I think this is a mistake with the gravitational force I used...I think I should have used a minus sign: \gamma^3 a = - GM/r^2...
The main problem is that, as it is, there is no solution for d &gt; R_s (v^2&lt;0) and this makes physically no sense, since the force I used could as well be some other 1/r^2 type force (like electromagnetism), with the change R_s \rightarrow D=\frac{k q_1 q_2}{c^2 m}.

 

[ChrisVer]

The result for v is then:

v= c \sqrt{1- (1+\frac{GM}{c^2 d} )^{-2}}
With a plot (for R_s= \frac{GM}{c^2}=1) like the attached, which makes "sense".

 

[Mentz114]

Eh?
\frac{1}{2} \frac{dv^2}{dr}= \frac{1}{2} \big( \frac{dv}{dr} v + v \frac{dv}{dr}\big) = v \frac{dv}{dr}= \frac{dr}{dt} \frac{dv}{dr} = \frac{dv}{dt}=a

Oh, you mean $\frac{d}{dr}v^2$. Your notation confused me.

What is the plot of in your latest post ?

 

[ChrisVer]

What is the plot of in your latest post ?

It is let's say \frac{v}{c} = \beta(r)... it shows the change of the velocity of a mass that began from infinity with 0 velocity under the "Newtonian" gravitational law of a point-like mass source M (in terms of "schwarzchild radii" of the source body- of course it should not be confused with schwarzchild radii since I don't work in GR). So for example, when the body is at a distance x=2 \times \frac{GM}{c^2} away from the source, it will have a velocity v \approx 0.75c...
In a closed thread someone said that the velocity of the object would eventually reach a value larger than c due to acceleration. I just wanted to counter this idea via special relativity alone...

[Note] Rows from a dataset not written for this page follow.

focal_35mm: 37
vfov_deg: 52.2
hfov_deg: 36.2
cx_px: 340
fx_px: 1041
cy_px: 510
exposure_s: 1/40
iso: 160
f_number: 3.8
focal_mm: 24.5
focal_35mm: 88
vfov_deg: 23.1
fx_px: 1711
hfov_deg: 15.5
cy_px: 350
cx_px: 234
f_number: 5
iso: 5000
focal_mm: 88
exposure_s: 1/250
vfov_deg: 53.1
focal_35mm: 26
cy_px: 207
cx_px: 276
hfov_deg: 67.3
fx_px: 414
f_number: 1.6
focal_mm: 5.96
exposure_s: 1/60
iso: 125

I guess this could change for GR, but OK... It was more like a special relativistic application of F= \frac{dp}{dt}. Showing that by applying special relativity alone, it doesn't matter for how long your body has traveled (starting from infinity up to reaching the source at 0), its velocity won't exceed the speed of light.

 

[ChrisVer]

It saves the "classical"/non-relativistic prediction that:
v= \sqrt{\frac{2GM}{r}}
Which allows for r such that v&gt;c, eg r= \frac{2GM}{9c^2} which gives v=3c

 

[Mentz114]

It is let's say \frac{v}{c} = \beta(r)... it shows the change of the velocity of a mass that began from infinity with 0 velocity under the "Newtonian" gravitational law of a point-like mass source M [...] So for example, when the body is at a distance x=2 \times \frac{GM}{c^2} away from the source, it will have a velocity v \approx 0.75c...
In a closed thread someone said that the velocity of the object would eventually reach a value larger than c due to acceleration. I just wanted to counter this idea via special relativity alone...

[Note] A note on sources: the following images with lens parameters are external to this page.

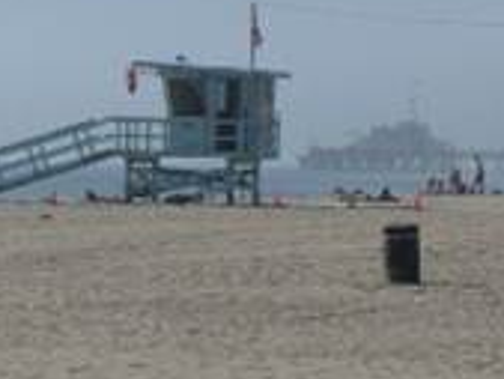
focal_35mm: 466
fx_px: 6790
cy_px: 63
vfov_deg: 3.2
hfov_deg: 4.2
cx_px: 510
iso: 100
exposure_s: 1/400
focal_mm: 27.4
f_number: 8
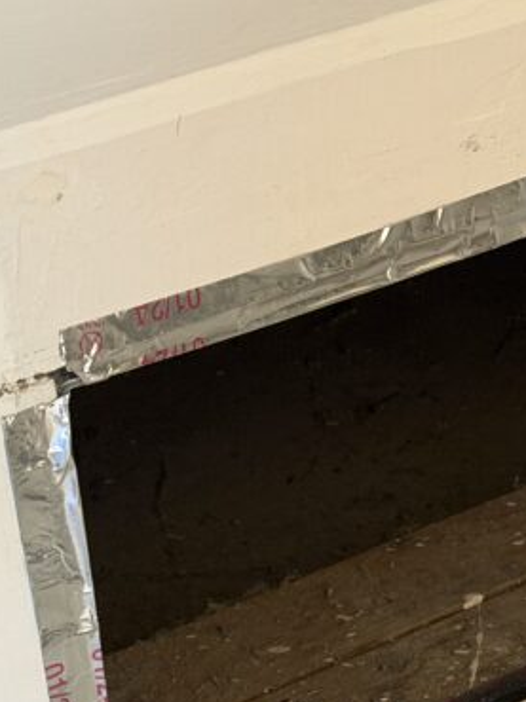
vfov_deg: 14.7
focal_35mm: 133
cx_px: 627
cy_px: 637
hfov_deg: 10.9
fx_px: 2698
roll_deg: +3.2
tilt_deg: -33.4
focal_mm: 6.76
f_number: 1.78
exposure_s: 1/40
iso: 250
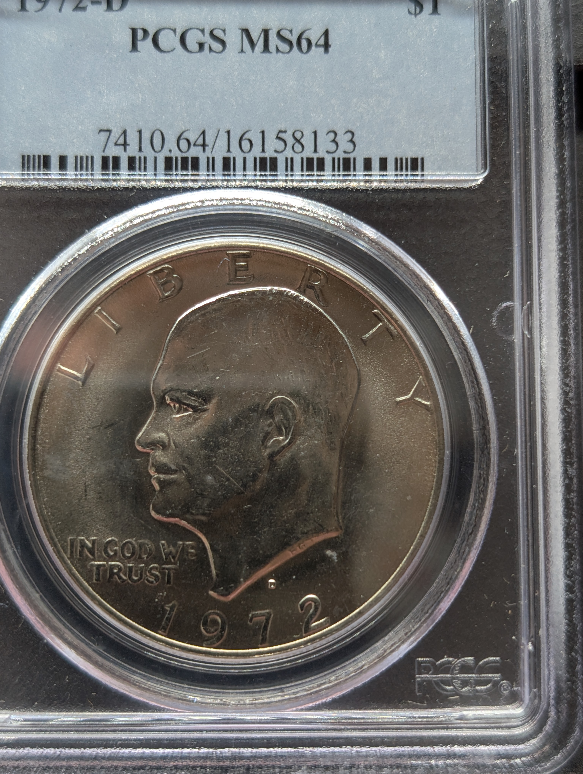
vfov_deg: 38.9
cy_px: 387
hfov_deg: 29.7
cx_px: 292
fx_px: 1098
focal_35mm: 49
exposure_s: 1/24.1
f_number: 1.68
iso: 25
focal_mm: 6.9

The curve certainly makes sense. You can see those $\gamma$'s kicking in.

 

[PeterDonis]

We have from the SR 2nd Newton law

SR can't be used to model gravity.

So the information of Schwarzschild radius singularity is contained within SR?

No. You need to use GR to model gravity.

That looks like a GR conversation..

So should this thread be. You can't model gravity using SR.

 

[PeterDonis]

It was more like a special relativistic application of $F= \frac{dp}{dt}$.

But for gravity, $F = 0$. Gravity is not a force in relativity. A force in relativity is something that causes proper acceleration. Gravity doesn't. However the computations you are making work out formally, they are physically meaningless as far as gravity is concerned.

 

[Dale]

Starting from a locked thread

Please do not reopen locked threads.